C’est pour cela que nous élaborons le projet : « Art & Botanique : de l’arbre à l’océan »

🌱 Le règne végétal est composé d’êtres vivants absolument extraordinaires. Les plantes, représentantes d’une forme de vie tout à fait indépendante de nous, sont douées de facultés d’adaptation sophistiquées qui leur ont permis de peupler la terre. La vie sur terre ne serait pas possible sans elles.
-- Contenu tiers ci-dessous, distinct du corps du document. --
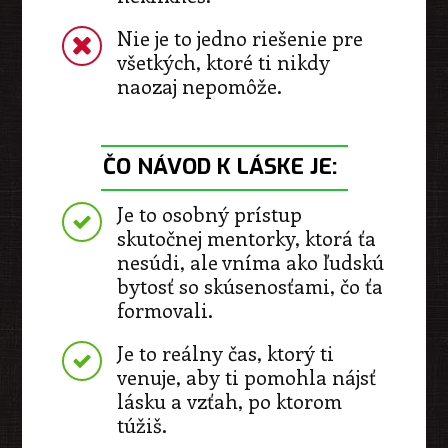
Nie je to jedno riešenie pre
všetkých, ktoré ti nikdy
naozaj nepomôže.
ČO NÁVOD K LÁSKE JE:
Je to osobný prístup
skutočnej mentorky, ktorá ťa
nesúdi, ale vníma ako ľudskú
bytosť so skúsenosťami, čo ťa
formovali.
⁠Je to reálny čas, ktorý ti
venuje, aby ti pomohla nájsť
lásku a vzťah, po ktorom
túžiš.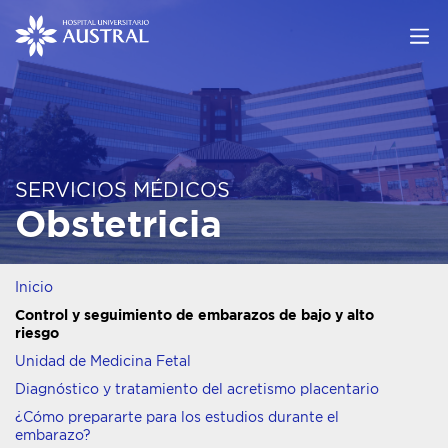
SERVICIOS MÉDICOS
Obstetricia
Inicio
Control y seguimiento de embarazos de bajo y alto
riesgo
Unidad de Medicina Fetal
Diagnóstico y tratamiento del acretismo placentario
¿Cómo prepararte para los estudios durante el
embarazo?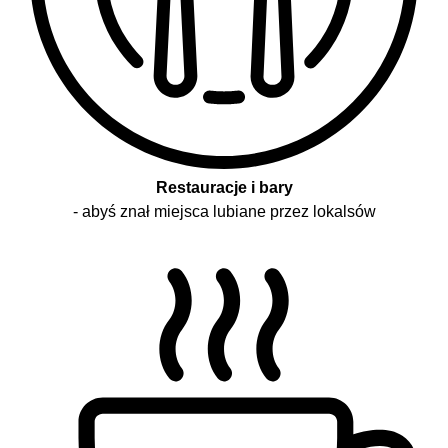
Restauracje i bary
- abyś znał miejsca lubiane przez lokalsów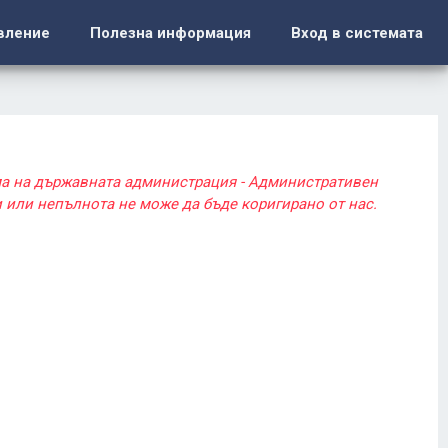
вление
Полезна информация
Вход в системата
ма на държавната администрация - Административен
 или непълнота не може да бъде коригирано от нас.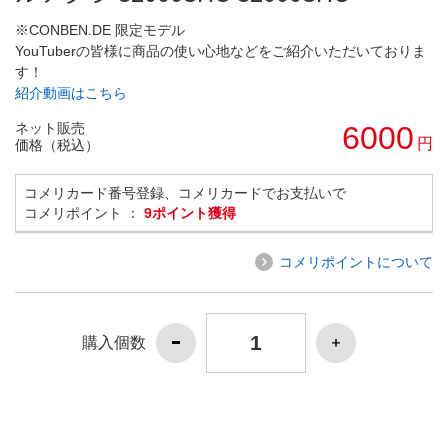
※CONBEN.DE 限定モデル
YouTuberの皆様に商品の使い心地などをご紹介いただいておりま
す！
紹介動画はこちら
ネット販売
6000
円
価格（税込）
コメリカード番号登録、コメリカードでお支払いで
コメリポイント ：
9ポイント獲得
コメリポイントについて
購入個数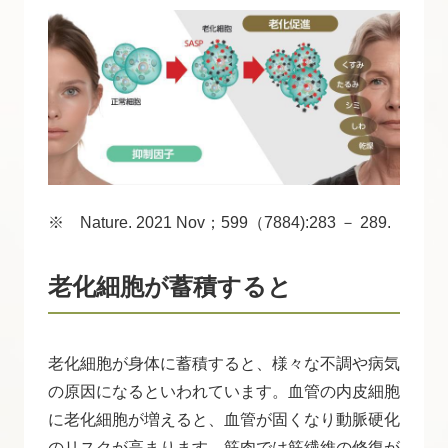
※ Nature. 2021 Nov；599（7884):283 － 289.
老化細胞が蓄積すると
老化細胞が身体に蓄積すると、様々な不調や病気
の原因になるといわれています。血管の内皮細胞
に老化細胞が増えると、血管が固くなり動脈硬化
のリスクが高まります。筋肉では筋繊維の修復が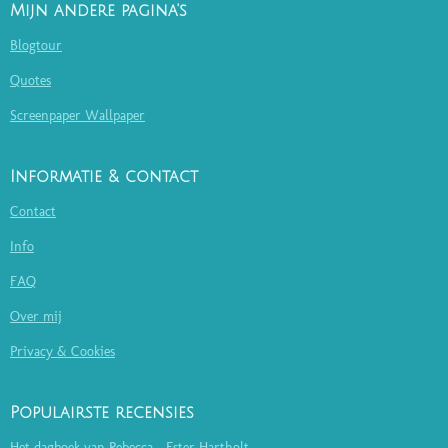
Mijn andere pagina's
Blogtour
Quotes
Screenpaper Wallpaper
Informatie & contact
Contact
Info
FAQ
Over mij
Privacy & Cookies
Populairste recensies
Het dagboek van Rebecca - Ester Hartholt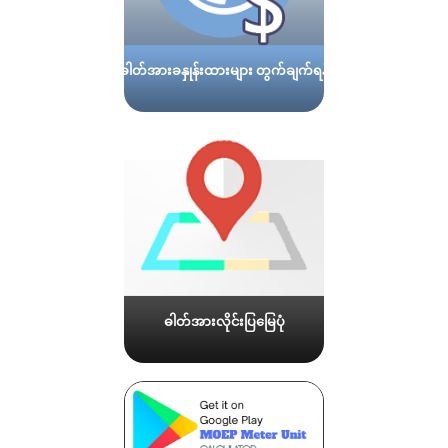
ဓါတ်အားခနှုန်းထားများ တွက်ချက်ရန်
ဓါတ်အားလိုင်းပြမြေပုံ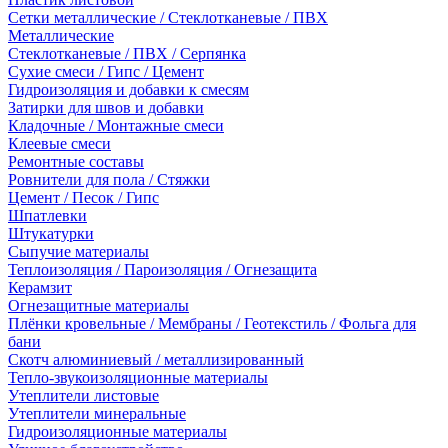
Сетки металлические / Стеклотканевые / ПВХ
Металлические
Стеклотканевые / ПВХ / Серпянка
Сухие смеси / Гипс / Цемент
Гидроизоляция и добавки к смесям
Затирки для швов и добавки
Кладочные / Монтажные смеси
Клеевые смеси
Ремонтные составы
Ровнители для пола / Стяжки
Цемент / Песок / Гипс
Шпатлевки
Штукатурки
Сыпучие материалы
Теплоизоляция / Пароизоляция / Огнезащита
Керамзит
Огнезащитные материалы
Плёнки кровельные / Мембраны / Геотекстиль / Фольга для
бани
Скотч алюминиевый / металлизированный
Тепло-звукоизоляционные материалы
Утеплители листовые
Утеплители минеральные
Гидроизоляционные материалы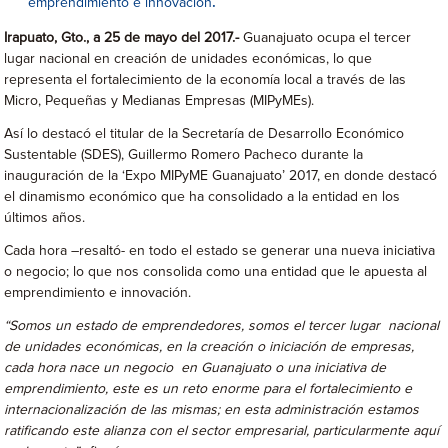
emprendimiento e innovación
.
Irapuato, Gto., a 25 de mayo del 2017.-
Guanajuato ocupa el tercer
lugar nacional en creación de unidades económicas, lo que
representa el fortalecimiento de la economía local a través de las
Micro, Pequeñas y Medianas Empresas (MIPyMEs).
Así lo destacó el titular de la Secretaría de Desarrollo Económico
Sustentable (SDES), Guillermo Romero Pacheco durante la
inauguración de la ‘Expo MIPyME Guanajuato’ 2017, en donde destacó
el dinamismo económico que ha consolidado a la entidad en los
últimos años.
Cada hora –resaltó- en todo el estado se generar una nueva iniciativa
o negocio; lo que nos consolida como una entidad que le apuesta al
emprendimiento e innovación.
“Somos un estado de emprendedores, somos el tercer lugar nacional
de unidades económicas, en la creación o iniciación de empresas,
cada hora nace un negocio en Guanajuato o una iniciativa de
emprendimiento, este es un reto enorme para el fortalecimiento e
internacionalización de las mismas; en esta administración estamos
ratificando este alianza con el sector empresarial, particularmente aquí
Leur forme de vie statique et passive, leur a valu le mépris mais les découvertes scientifiques de ces dernières années bouleversent notre imaginaire collectif d’espèce « supérieure » .
🌊 Acteur majeur dans l’épuration de l’eau et la lutte contre le changement climatique Nous avons aujourd’hui plus que jamais la nécessité d’étudier le règne végétal en profondeur. Nous pouvons le faire en ayant une approche qui part du point de vue du sujet que l’on étudie, en essayant d’oublier l’anthropomorphisme. Cette opération est une ouverture sur l’altérité, la reconnaissance de l’autre.
😌 C’est un exercice qui demande l’effort de sortir des préjugés mais c’est le prix à payer pour mieux connaître les plantes et se connaitre.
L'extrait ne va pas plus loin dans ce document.